Scopes in Rails

Scopes is one of the features in Rails that I only learned about through reading The Rails 3 Way. It doesn’t seem to be a feature that’s used very often, but I think it can make your code a lot neater if it’s used correctly.

I’m going to illustrate how scopes can be used with a simple example.

A Product Application

I’ve created a very simple application to manage products. All the basic functionality is there – view/create/edit/delete.

List of Products

The controller code for viewing the list of products is very simple.

def index
  @products = Product.all

You’ll notice (in the screenshot) that each product has a status – ‘Available’ or ‘Coming Soon’. Let’s imagine that the user wants to be able to view all Available products. How might we accomplish that?

The easiest way to do this would be to add a separate route and action which simply filters the products to only those with the correct status. First, let’s add the route.

get 'products/available' => 'products#available', :as => 'available_products'

Now we only need to add the controller action.

def available
  @products = Product.where(:status => 'Available')
  render 'index'

This certainly works, but there’s a cleaner way of doing this.

Using a named scope

Instead of using the where method in the controller, we can move the behavior to the model. We could create a class method to expose this filter, but Rails has a much nicer way – named scopes. Let’s see what that looks like.

class Product < ActiveRecord::Base
  scope :available, where(:status => 'Available')

Now our controller code is much cleaner and easier to read.

def available
  @products = Product.available
  render 'index'

And everything still works exactly as before. Hurrah!

Using default scope

As I mentioned, we also have the functionality to delete a product. However, we might not want to delete the record out of the database – we simply want to mark it as deleted. (There are a number of reasons why we might choose to do this – for example, we might have transactions linked to a product)
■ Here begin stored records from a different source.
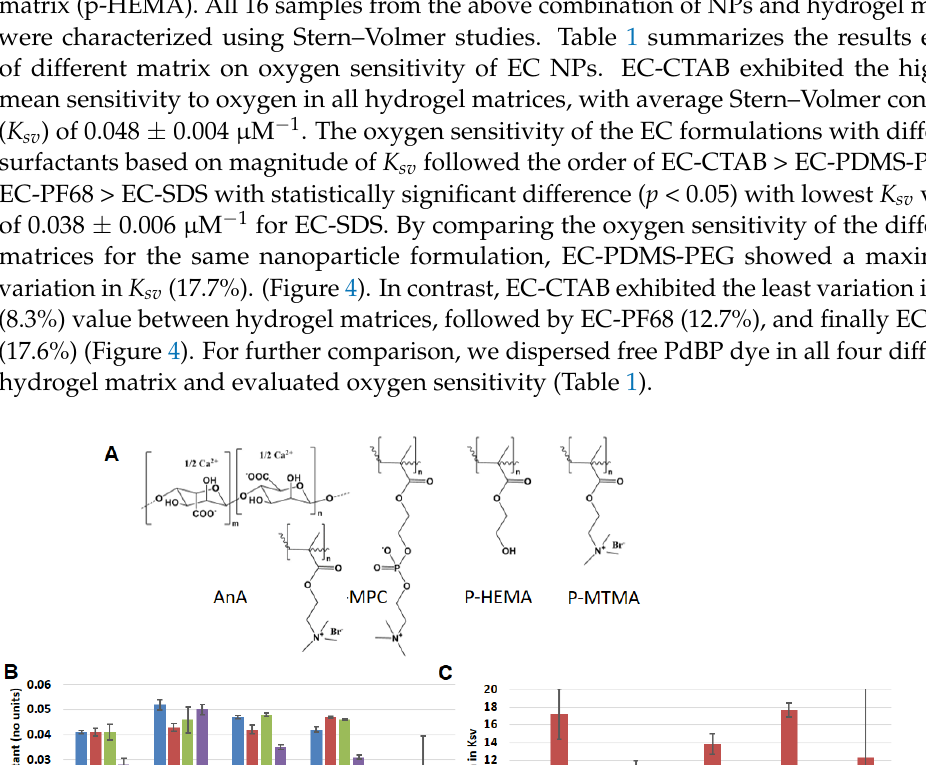
Table 1. The effect of hydrogel matrix on oxygen sensitivity of ethyl cellulose nanoparticles (EC NPs) coated with different surfactants.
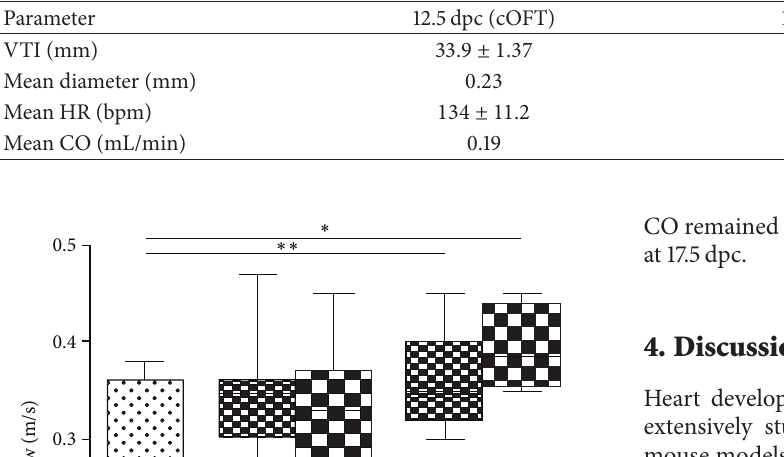
Table 3: The parameters used for calculation of the mean CO per gestational age.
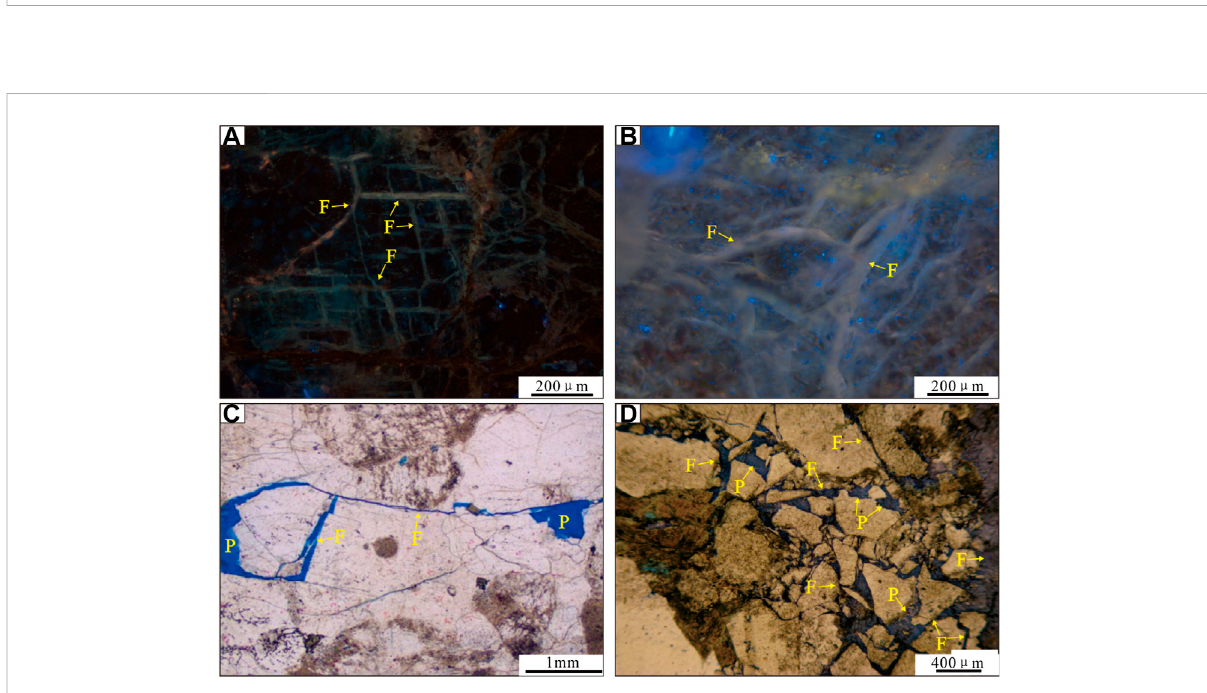
FIGURE 15 Thin-section photomicrographs and fl uorescence scanning photos showing fractures and pores in the Archean metamorphic rocks in the study area. (A) Fractures in migmatitic granite under fl uorescence scanning photos, show signi fi cant oil and gas displays, BZ19-G, 4544 m; (B) Fractures in migmatitic gneiss under fl uorescence scanning photos, show signi fi cant oil and gas displays, BZ13-E, 4628 m; (C) Fractures act as channels to connect the secondary pores BZ19-J, 4903 m; (D) Secondary pores develop along the fractures, BZ19-B, 4432 m; P = secondary pore, F =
Here’s the code for deleting a product.

def destroy
  @product = Product.find(params[:id])
  @product.update_attribute(:deleted, true)
  redirect_to products_path

Let’s take another look at our list of products.

List containing Deleted Products

The deleted products are showing up in our regular list! While this makes sense (since we’re simply flagging them as deleted – not actually deleting them), this is definitely not what we want. So how do we fix that? One way would be to update all our queries to include :deleted => false. As you probably guessed, Rails has a neater way of doing this – using default scope.
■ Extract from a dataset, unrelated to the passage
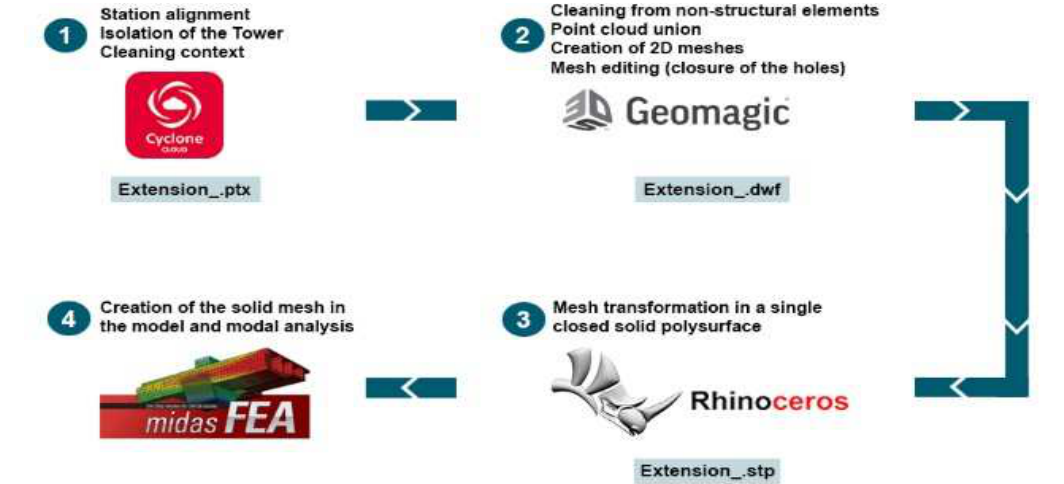
Figure 6 - Workflow from the point cloud to Midas FEA© software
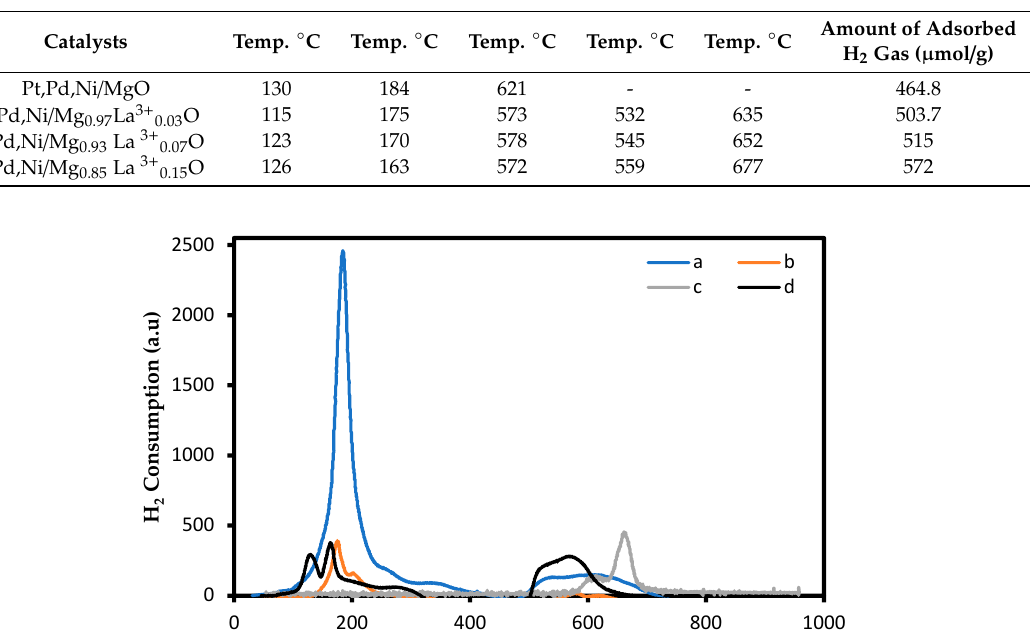
Table 2. H 2 -TPR values of the di ff erent catalysts.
class Product < ActiveRecord::Base
  default_scope where(:deleted => false)
  scope :available, where(:status => 'Available')
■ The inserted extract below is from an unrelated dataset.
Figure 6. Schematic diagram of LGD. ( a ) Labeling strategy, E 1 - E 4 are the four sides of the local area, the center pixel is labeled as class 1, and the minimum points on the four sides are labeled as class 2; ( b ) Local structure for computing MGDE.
As the name implies, default_scope changes the default list of products being returned. Our list of products no longer shows deleted products. For example, Product.all will exclude deleted products. Pretty neat.

What if we want to bypass the default scope and actually get all products? For example, I might want to have an admin function that lists all unavailable products – meaning products which have their status set to something other than Available. We can do that by using the unscoped method.

def unavailable
  @products = Product.unscoped.where('status <> ?', 'Available')
  render 'index'

Pretty cool.


This is one of those pieces of functionality that you probably won’t miss until you know it’s around. It can definitely clean up your code and make it a bit more readable. I would probably be wary of using default_scope, but in certain scenarios it probably makes sense.

If you would like to play around with this code you can find it on Github. Happy coding.